◆ EXERCISE BRIEF
Please write out every line of the listing without alteration, but omit the images.

◆ DATASET EXCERPT
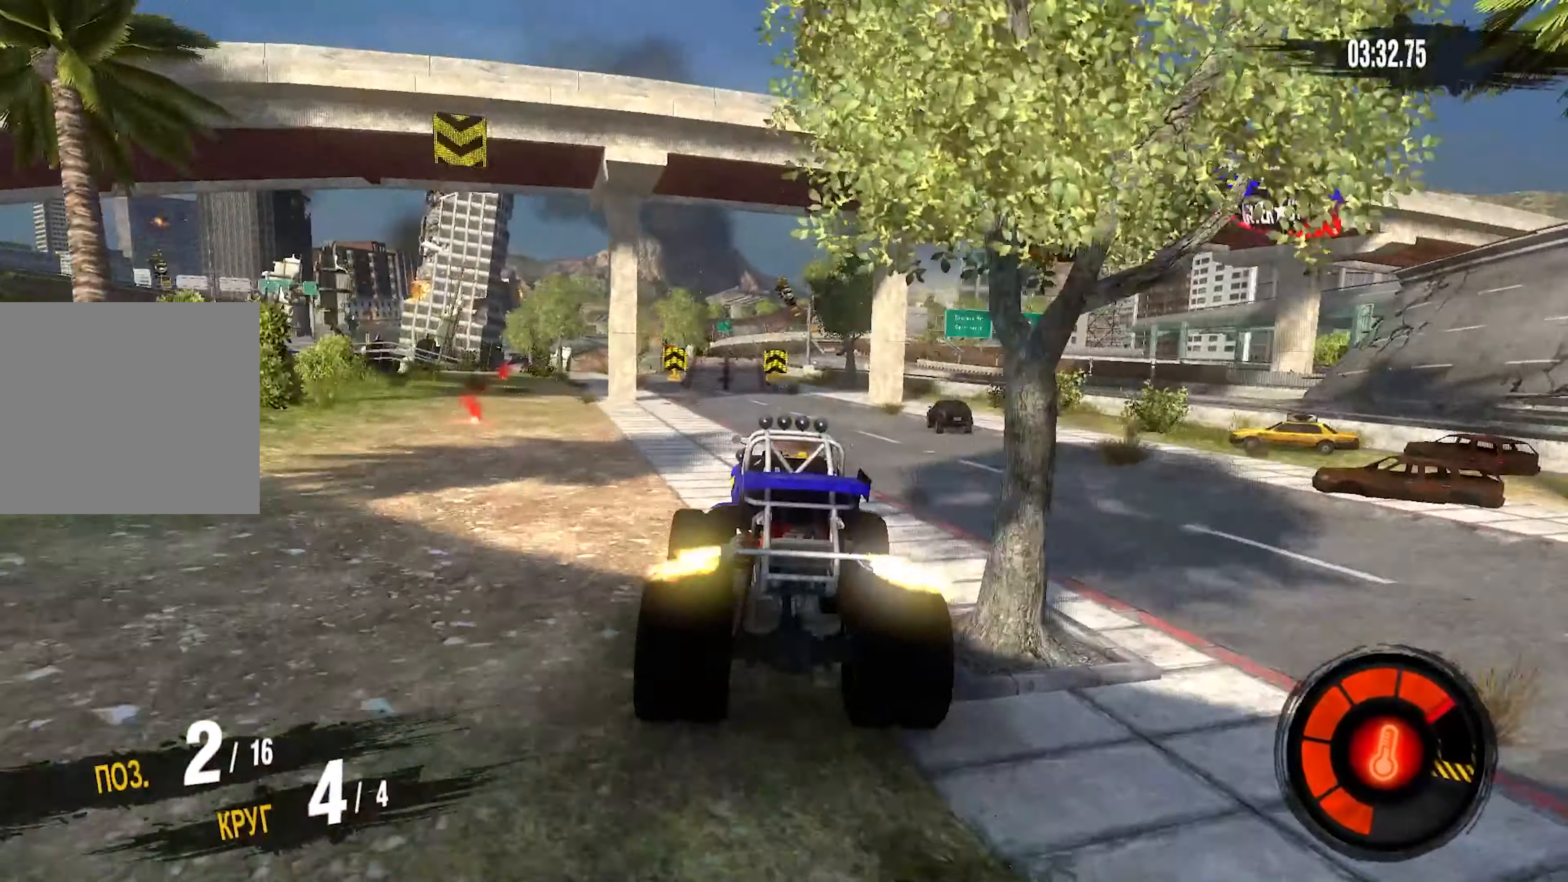
{"buttons": ["R2"], "left_stick": "center", "right_stick": "center", "events": []}
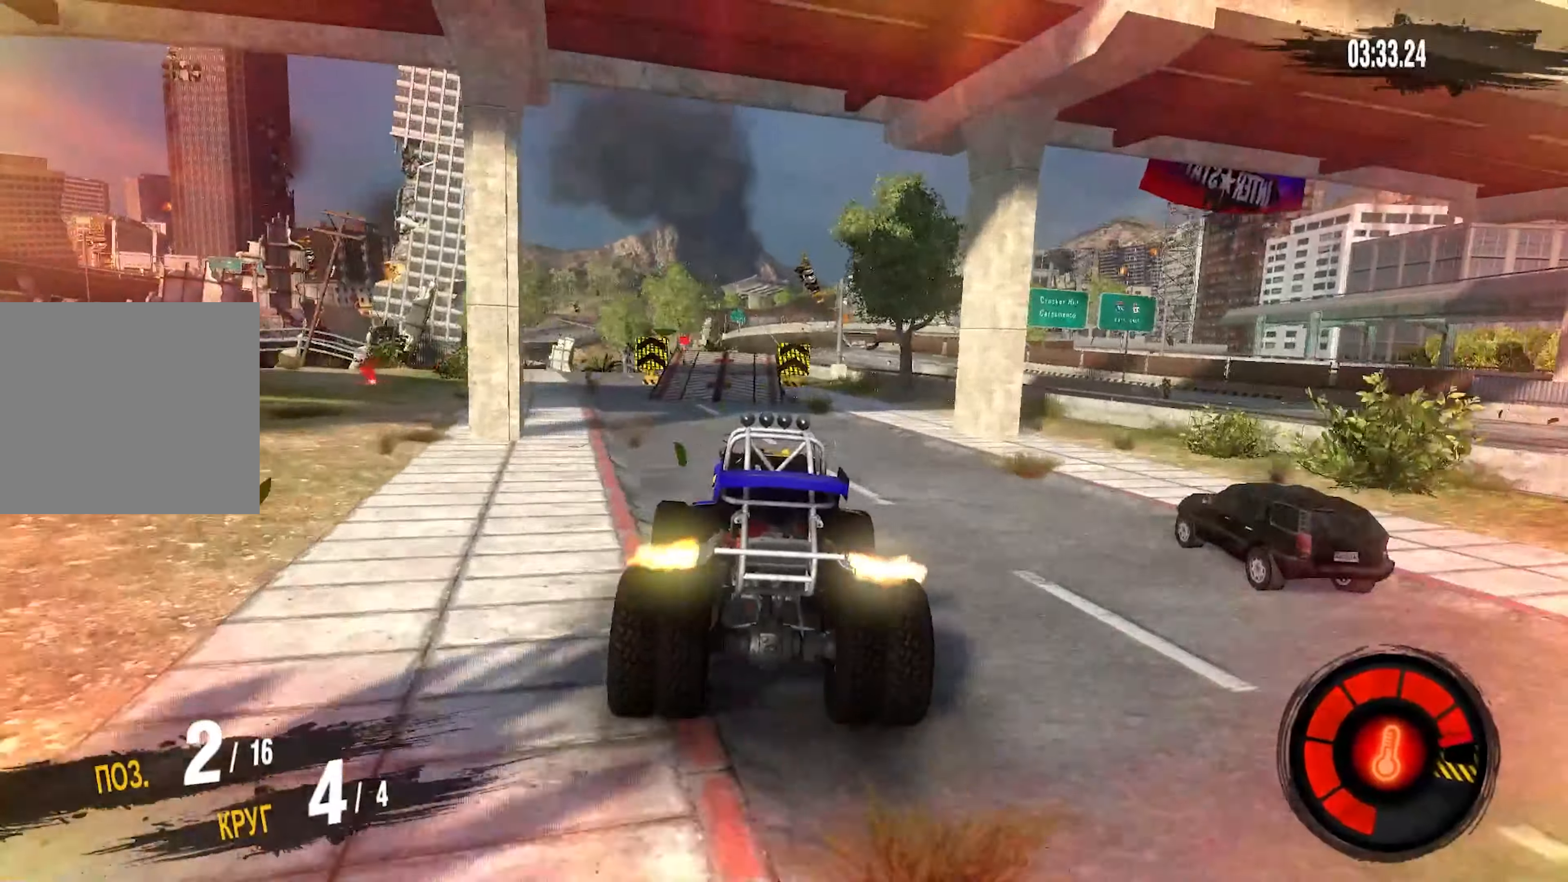
{"buttons": ["R2"], "left_stick": "center", "right_stick": "center", "events": [[66, "left_stick", "left"], [200, "left_stick", "center"]]}
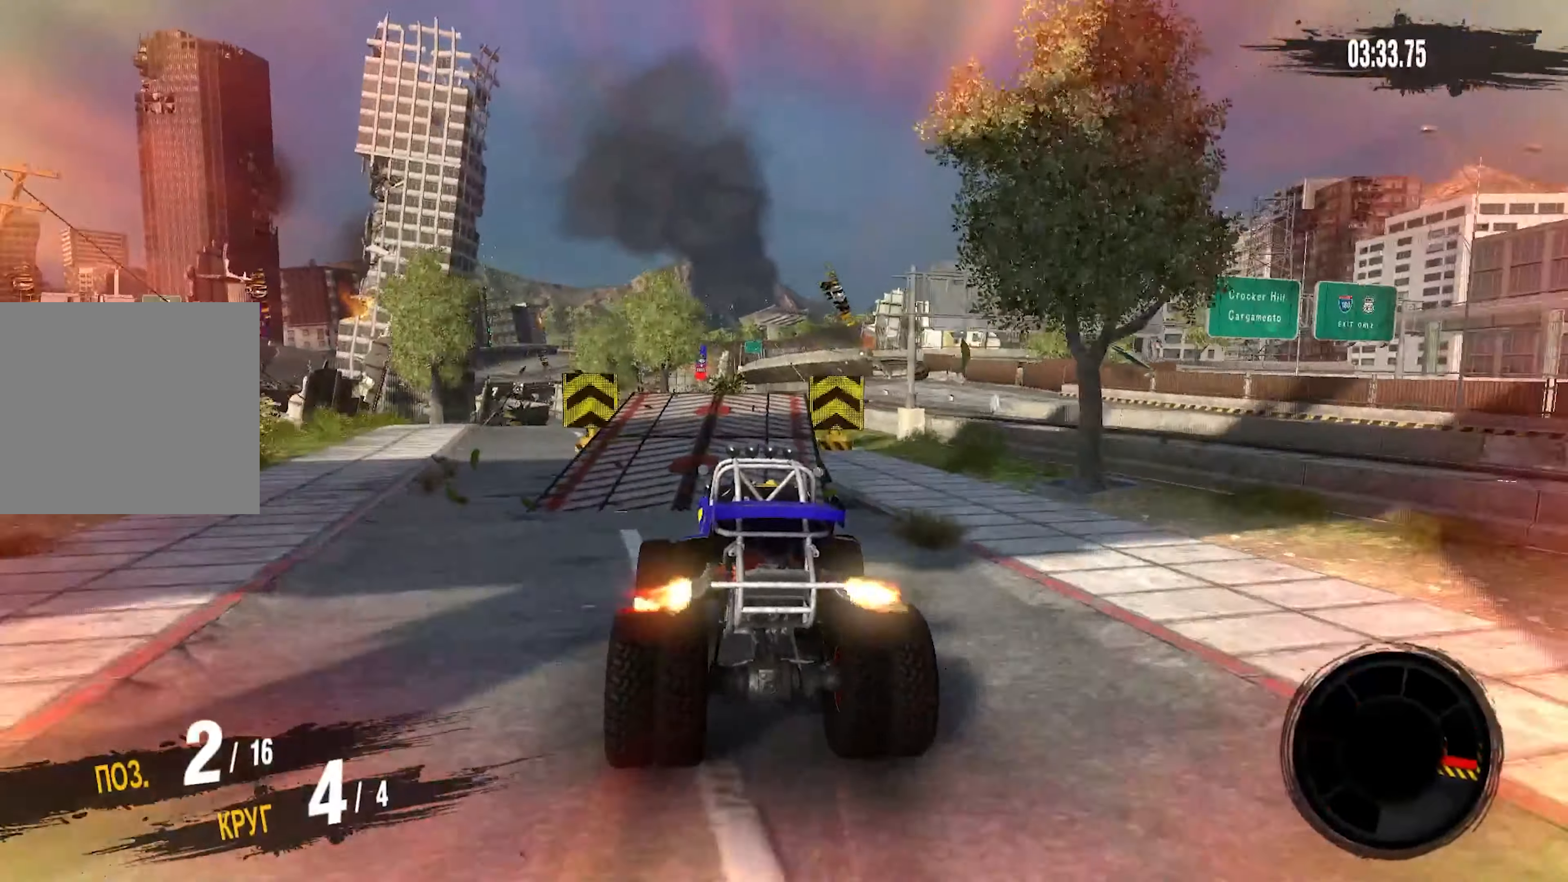
{"buttons": ["R2"], "left_stick": "left", "right_stick": "center", "events": [[166, "left_stick", "down-left"], [316, "left_stick", "center"], [466, "left_stick", "left"]]}
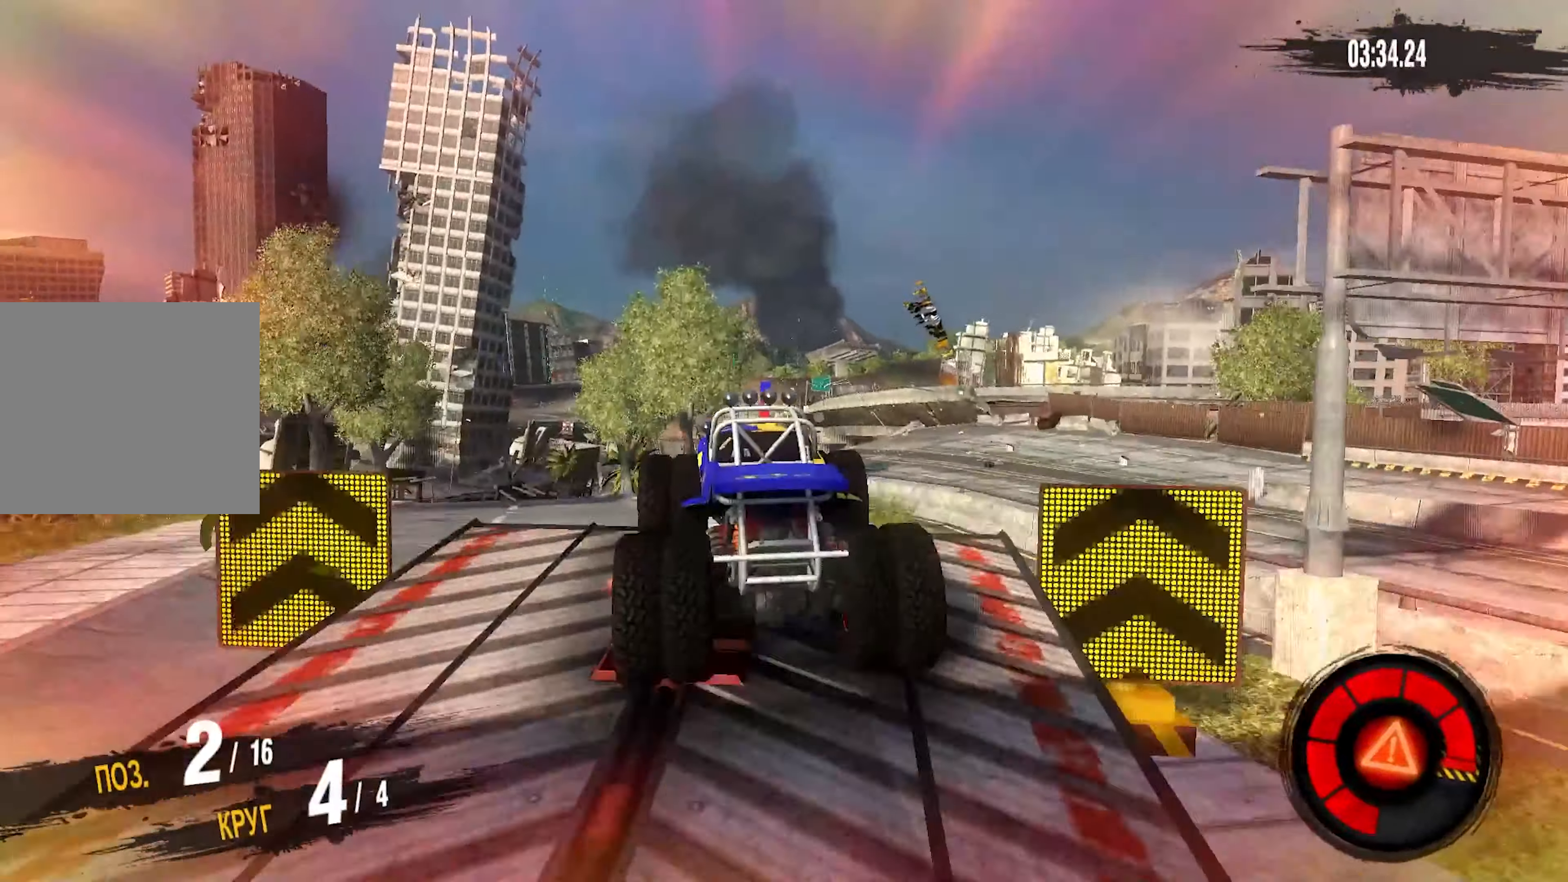
{"buttons": [], "left_stick": "left", "right_stick": "center", "events": [[66, "R2", "up"], [116, "left_stick", "center"], [383, "left_stick", "left"]]}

◆ COMPLETED EXERCISE
{"buttons": ["R2"], "left_stick": "center", "right_stick": "center", "events": []}
{"buttons": ["R2"], "left_stick": "center", "right_stick": "center", "events": [[66, "left_stick", "left"], [200, "left_stick", "center"]]}
{"buttons": ["R2"], "left_stick": "left", "right_stick": "center", "events": [[166, "left_stick", "down-left"], [316, "left_stick", "center"], [466, "left_stick", "left"]]}
{"buttons": [], "left_stick": "left", "right_stick": "center", "events": [[66, "R2", "up"], [116, "left_stick", "center"], [383, "left_stick", "left"]]}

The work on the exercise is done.